═══ Exercise text ═══

And to me, the best way into the subject was through philosophy. I could have gone into psychology or neuroscience and sat at the bench or done experiments, but it seemed to me those were always going to be fairly limited and piecemeal approaches, especially at the beginning as a young scientist before tenure.                 

To take the big picture on consciousness, the best way to do that was through philosophy where you can exploit the work that scientists are doing, but try to integrate it all together. People like Dan Dennett and many others have shown that that’s possible. I got drawn into thinking about consciousness while still thinking about computers and everything else. Eventually it seemed to me there was a huge problem that we didn’t understand, and I ended up writing a book all about the hard problem of consciousness. I spent a lot of my life working on the topic of the place of the mind and consciousness in the physical world.

But at the same time, this fascination with computers has never gone away. As a philosopher you get to think about the nature of the mind and the nature of the world, and my focus has lately been going more and more to the technology and to the world side of the equation. An intermediate point was when I started doing work with Andy Clark on the extended mind, which is the idea that the technology that we use somehow becomes part of our mind.

═══ Record set ═══

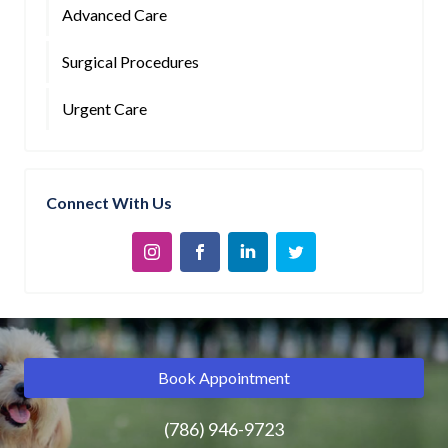
Advanced Care
Surgical Procedures
Urgent Care
Connect With Us
Book Appointment
(786) 946-9723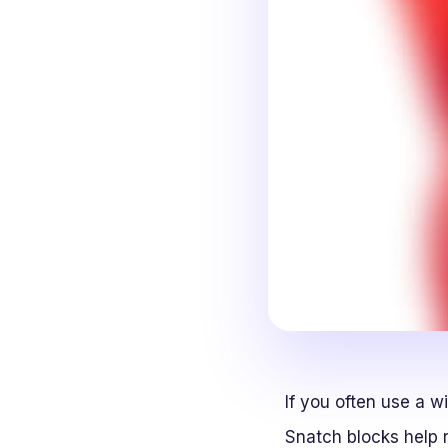
If you often use a w
Snatch blocks help r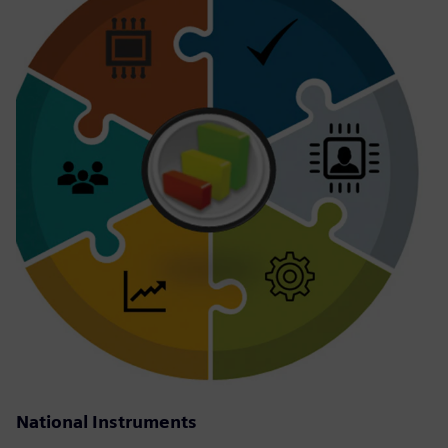
National Instruments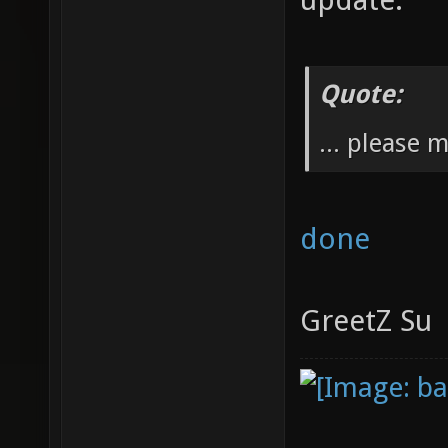
Quote:
... please 
done
GreetZ Su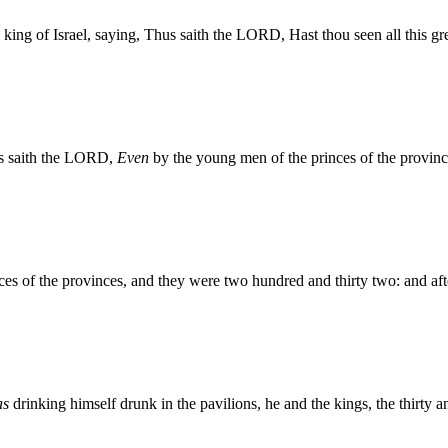
ng of Israel, saying, Thus saith the LORD, Hast thou seen all this great
s saith the LORD,
Even
by the young men of the princes of the provinc
s of the provinces, and they were two hundred and thirty two: and af
as
drinking himself drunk in the pavilions, he and the kings, the thirty 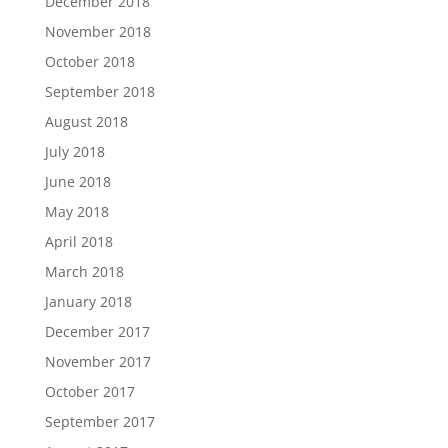
December 2018
November 2018
October 2018
September 2018
August 2018
July 2018
June 2018
May 2018
April 2018
March 2018
January 2018
December 2017
November 2017
October 2017
September 2017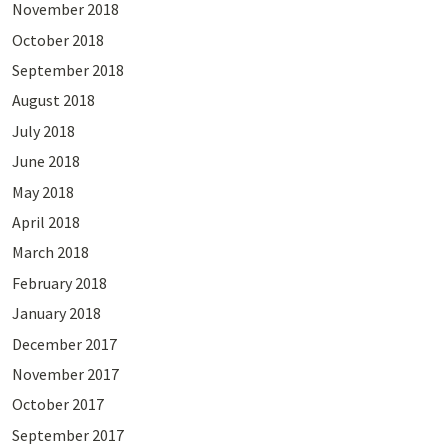
November 2018
October 2018
September 2018
August 2018
July 2018
June 2018
May 2018
April 2018
March 2018
February 2018
January 2018
December 2017
November 2017
October 2017
September 2017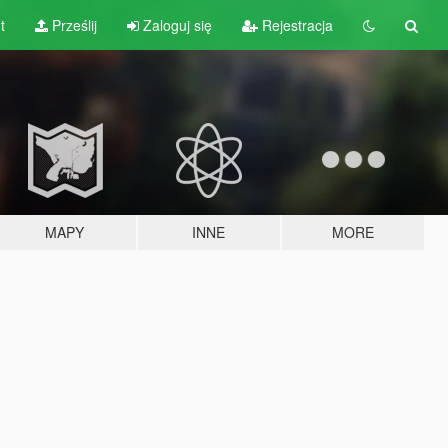
t
Prześlij
Zaloguj się
Rejestracja
MAPY
INNE
MORE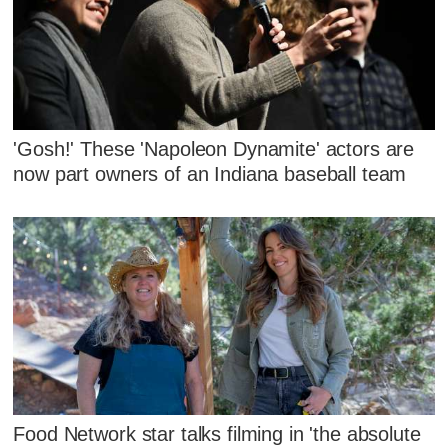
'Gosh!' These 'Napoleon Dynamite' actors are
now part owners of an Indiana baseball team
Food Network star talks filming in 'the absolute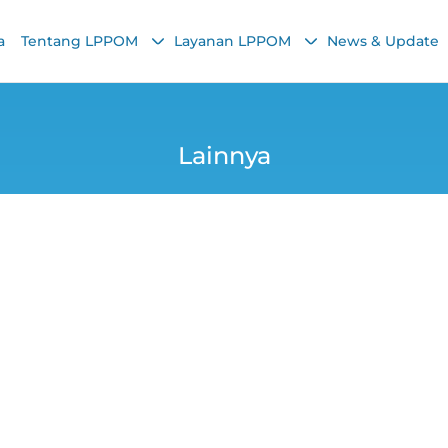
a
Tentang LPPOM
Layanan LPPOM
News & Update
Lainnya
rean Food's Tippin
LPPOM MUI Live IG
Chairunnisa Nadha
13 October 2021, 3:41 PM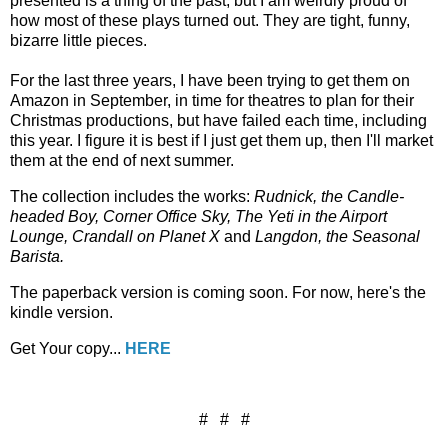
presented is a thing of the past, but I am weirdly proud of
how most of these plays turned out. They are tight, funny,
bizarre little pieces.
For the last three years, I have been trying to get them on
Amazon in September, in time for theatres to plan for their
Christmas productions, but have failed each time, including
this year. I figure it is best if I just get them up, then I'll market
them at the end of next summer.
The collection includes the works:
Rudnick, the Candle-
headed Boy, Corner Office Sky, The Yeti in the Airport
Lounge, Crandall on Planet X
and
Langdon, the Seasonal
Barista.
The paperback version is coming soon. For now, here's the
kindle version.
Get Your copy...
HERE
# # #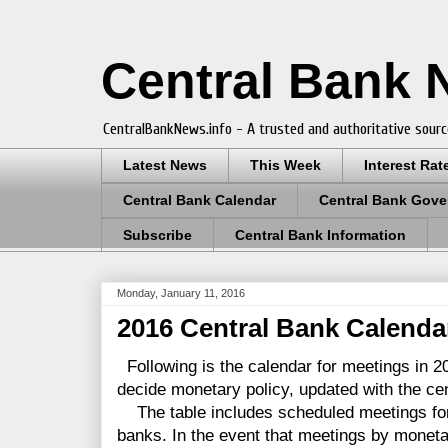
Central Bank
CentralBankNews.info - A trusted and authoritative sourc
Latest News
This Week
Interest Rat
Central Bank Calendar
Central Bank Gove
Subscribe
Central Bank Information
Monday, January 11, 2016
2016 Central Bank Calendar
Following is the calendar for meetings in 2
decide monetary policy, updated with the cent
The table includes scheduled meetings for 
banks. In the event that meetings by monet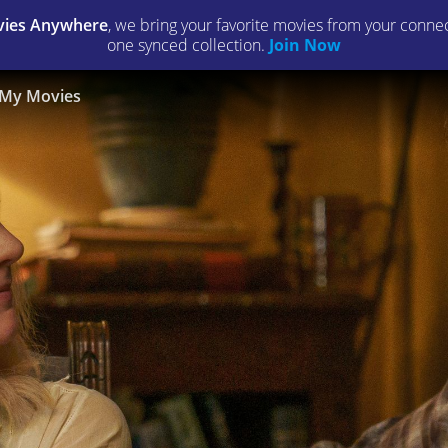
ies Anywhere
, we bring your favorite movies from your connect
one synced collection.
Join Now
My Movies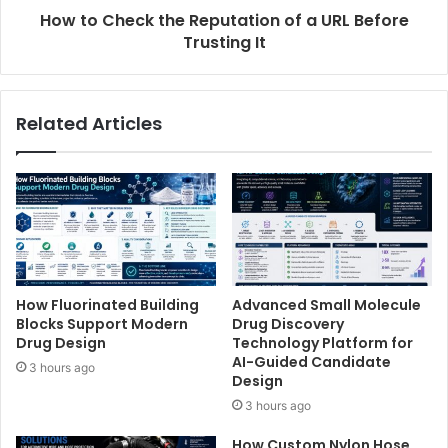
How to Check the Reputation of a URL Before
Trusting It
Related Articles
How Fluorinated Building
Advanced Small Molecule
Blocks Support Modern
Drug Discovery
Drug Design
Technology Platform for
AI-Guided Candidate
3 hours ago
Design
3 hours ago
How Custom Nylon Hose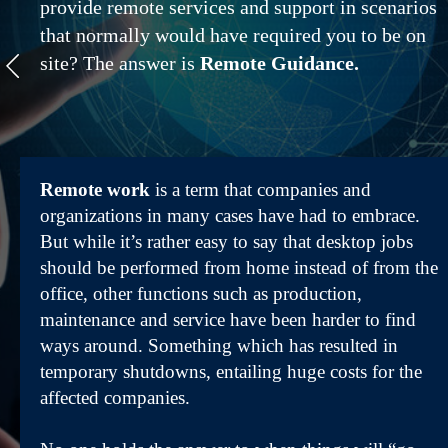
provide remote services and support in scenarios
that normally would have required you to be on
site? The answer is
Remote Guidance.
Remote work
is a term that companies and
organizations in many cases have had to embrace.
But while it’s rather easy to say that desktop jobs
should be performed from home instead of from the
office, other functions such as production,
maintenance and service have been harder to find
ways around. Something which has resulted in
temporary shutdowns, entailing huge costs for the
affected companies.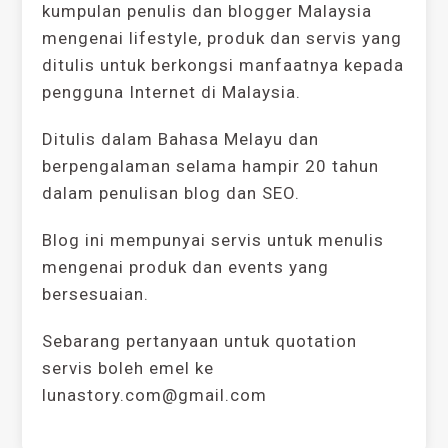
kumpulan penulis dan blogger Malaysia
mengenai lifestyle, produk dan servis yang
ditulis untuk berkongsi manfaatnya kepada
pengguna Internet di Malaysia.
Ditulis dalam Bahasa Melayu dan
berpengalaman selama hampir 20 tahun
dalam penulisan blog dan SEO.
Blog ini mempunyai servis untuk menulis
mengenai produk dan events yang
bersesuaian.
Sebarang pertanyaan untuk quotation
servis boleh emel ke
lunastory.com@gmail.com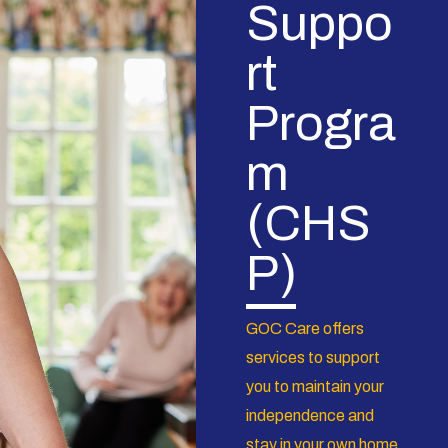
Suppo
rt
Progra
m
(CHS
P)
GOC Care offers
services to support
you to maintain your
independence and
stay in your own home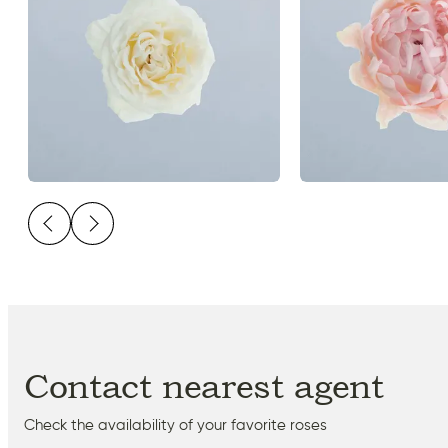
Contact nearest agent
Check the availability of your favorite roses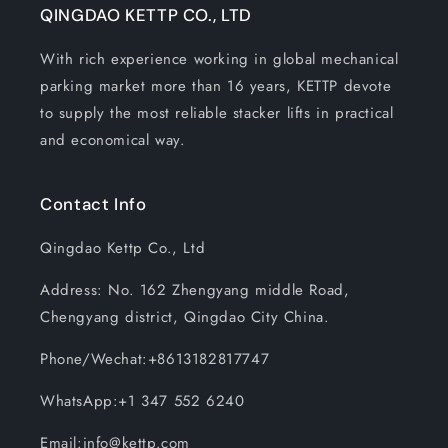
QINGDAO KETTP CO., LTD
With rich experience working in global mechanical
parking market more than 16 years, KETTP devote
to supply the most reliable stacker lifts in practical
and economical way.
Contact Info
Qingdao Kettp Co., Ltd
Address: No. 162 Zhengyang middle Road,
Chengyang district, Qingdao City China.
Phone/Wechat:+8613182817747
WhatsApp:+1 347 552 6240
Email:info@kettp.com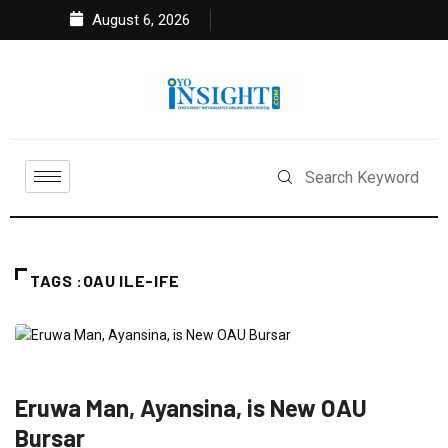
August 6, 2026
TAGS :OAU ILE-IFE
EDUCATION
NEWS
Eruwa Man, Ayansina, is New OAU
Bursar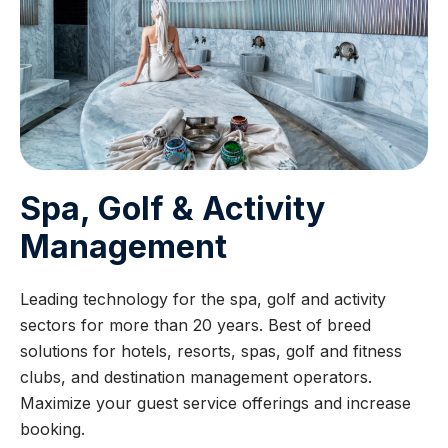
Spa, Golf & Activity
Management
Leading technology for the spa, golf and activity
sectors for more than 20 years. Best of breed
solutions for hotels, resorts, spas, golf and fitness
clubs, and destination management operators.
Maximize your guest service offerings and increase
booking.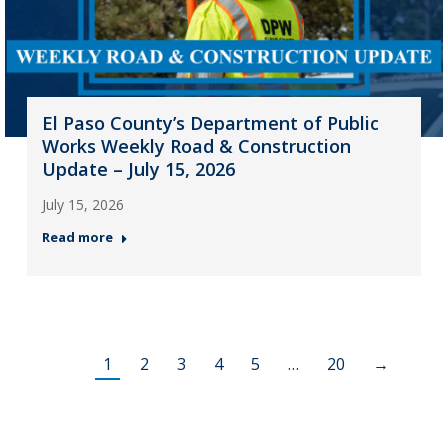
El Paso County’s Department of Public
Works Weekly Road & Construction
Update – July 15, 2026
July 15, 2026
Read more
1
2
3
4
5
…
20
→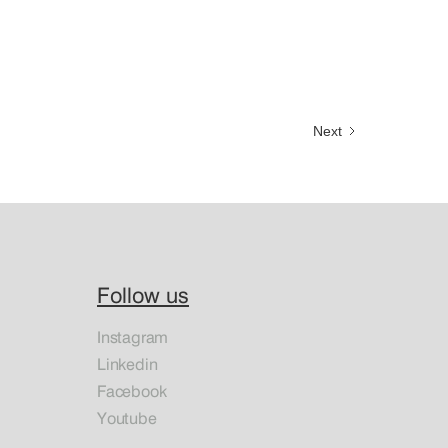
Next
Follow us
Instagram
Linkedin
Facebook
Youtube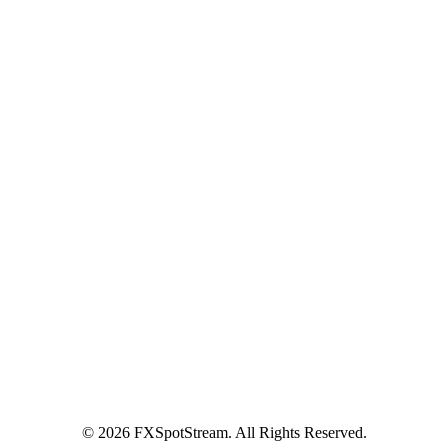
Terms of Use
Privacy Policy
Global FX Code - SOC
Services
Benefits
API Offering
GUI Offering
NDF/NDS
Precious Metals
SM
FXInsights
Latest News
LAURA DUÒ JOINS ACI NEXT GEN
COMMITTEE
Contact Us
Contact Us
Become a Client
© 2026 FXSpotStream. All Rights Reserved.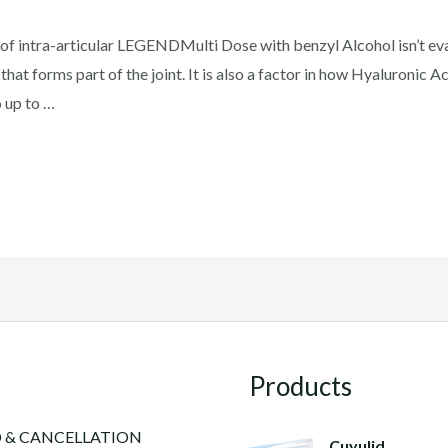
y of intra-articular LEGENDMulti Dose with benzyl Alcohol isn’t e
x that forms part of the joint. It is also a factor in how Hyaluronic A
o up to …
Products
 & CANCELLATION
Cuyulid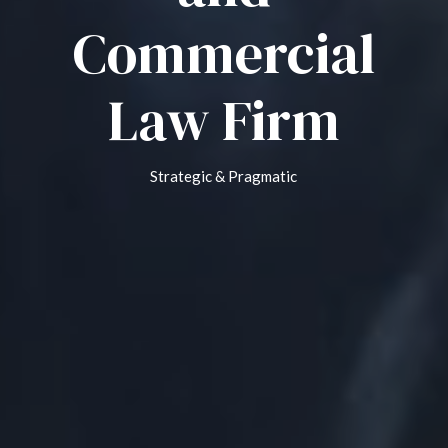
Commercial
Law Firm
Strategic & Pragmatic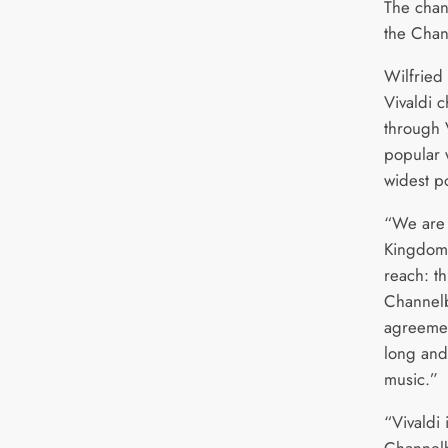
The chan
the Cha
Wilfried 
Vivaldi 
through V
popular w
widest p
“We are 
Kingdom i
reach: th
Channelbo
agreemen
long and 
music.”
“Vivaldi 
Channelb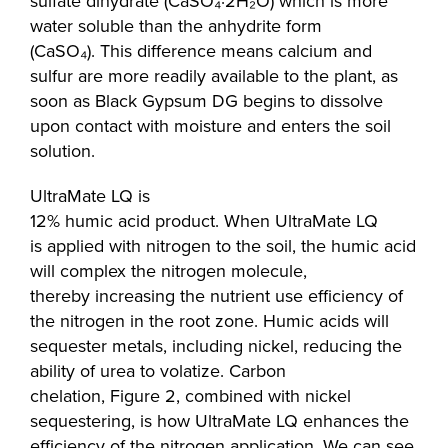
sulfate dihydrate (CaSO₄·2H₂O) which is more
water soluble than the anhydrite form
(CaSO₄). This difference means calcium and
sulfur are more readily available to the plant, as
soon as Black Gypsum DG begins to dissolve
upon contact with moisture and enters the soil
solution.
UltraMate LQ is
12% humic acid product. When UltraMate LQ
is applied with nitrogen to the soil, the humic acid
will complex the nitrogen molecule,
thereby increasing the nutrient use efficiency of
the nitrogen in the root zone. Humic acids will
sequester metals, including nickel, reducing the
ability of urea to volatize. Carbon
chelation, Figure 2, combined with nickel
sequestering, is how UltraMate LQ enhances the
efficiency of the nitrogen application. We can see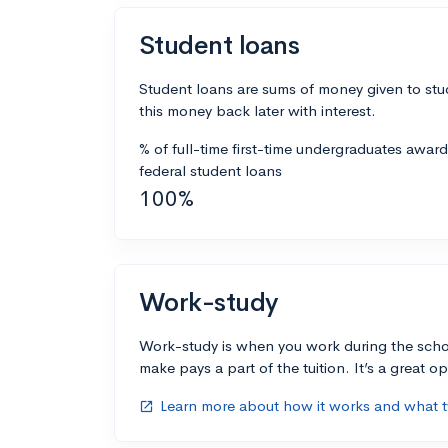
Student loans
Student loans are sums of money given to stu
this money back later with interest.
% of full-time first-time undergraduates awar
federal student loans
100%
Work-study
Work-study is when you work during the scho
make pays a part of the tuition. It’s a great opp
Learn more about how it works and what ty
open_in_new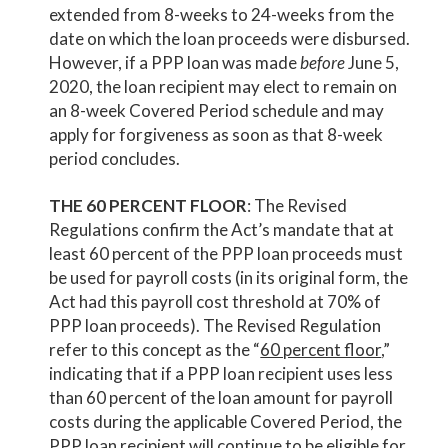
extended from 8-weeks to 24-weeks from the
date on which the loan proceeds were disbursed.
However, if a PPP loan was made
before
June 5,
2020, the loan recipient may elect to remain on
an 8-week Covered Period schedule and may
apply for forgiveness as soon as that 8-week
period concludes.
THE 60 PERCENT FLOOR
: The Revised
Regulations confirm the Act’s mandate that at
least 60 percent of the PPP loan proceeds must
be used for payroll costs (in its original form, the
Act had this payroll cost threshold at 70% of
PPP loan proceeds). The Revised Regulation
refer to this concept as the “
60 percent floor
,”
indicating that if a PPP loan recipient uses less
than 60 percent of the loan amount for payroll
costs during the applicable Covered Period, the
PPP loan recipient will continue to be eligible for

═══

### Exercise tasks
a) In the passage about studying consciousness through philosophy, who did the speaker work with on the extended mind?
b) Continue the passage about studying consciousness through philosophy, starting after its last sentence.

### Responses per task
a) Andy Clark.

b)
My smartphone, for example, has become part of my memory system. We used to use our biological brains to remember phone numbers. Who uses their brain to remember a phone number anymore? Your smartphone does it instead. Andy and I argued that our technology was literally becoming extensions of our minds. This is extending the mind out into the world. And this is something which digital technology does for us. Virtual reality technology is taking this just another step further with these artificial worlds.                 

Coming very soon is going to be augmented reality technology, where you see not only the physical world, but also virtual objects and entities that you perceive in the middle of them. We’ll put on virtual augmented reality glasses and we’ll have augmented entities out there. My face recognition is not so great, but my augmented glasses will tell me, "Ah, that’s John Brockman." A bit of AI inside my augmented reality glasses will recognize people for me.                 

My firm prediction is that smartphones are going to disappear the way that pagers did. Everything is going to be in our glasses. Who’s going to need a smartphone once you’re wearing glasses or contact lenses that just project screens into the world in front of you far bigger, more readable, more engaging than anything you can get on a smartphone or even a desktop computer, and much more interactive? That’s in development. In two or three years that stuff is going be out there more. In ten or fifteen years my guess is that’s going to become our fundamental way of interacting with computers. There's not going to be such a need for screens in everyday life.              

I’ve been talking here as if AI is one topic and virtual reality is another topic, but the day is coming when they are integrated. When, for example, we use glasses to project an augmented reality, a computationally generated environment with all kinds of information partly driven by AI. It will recognize people for us. It will give us recommended routes.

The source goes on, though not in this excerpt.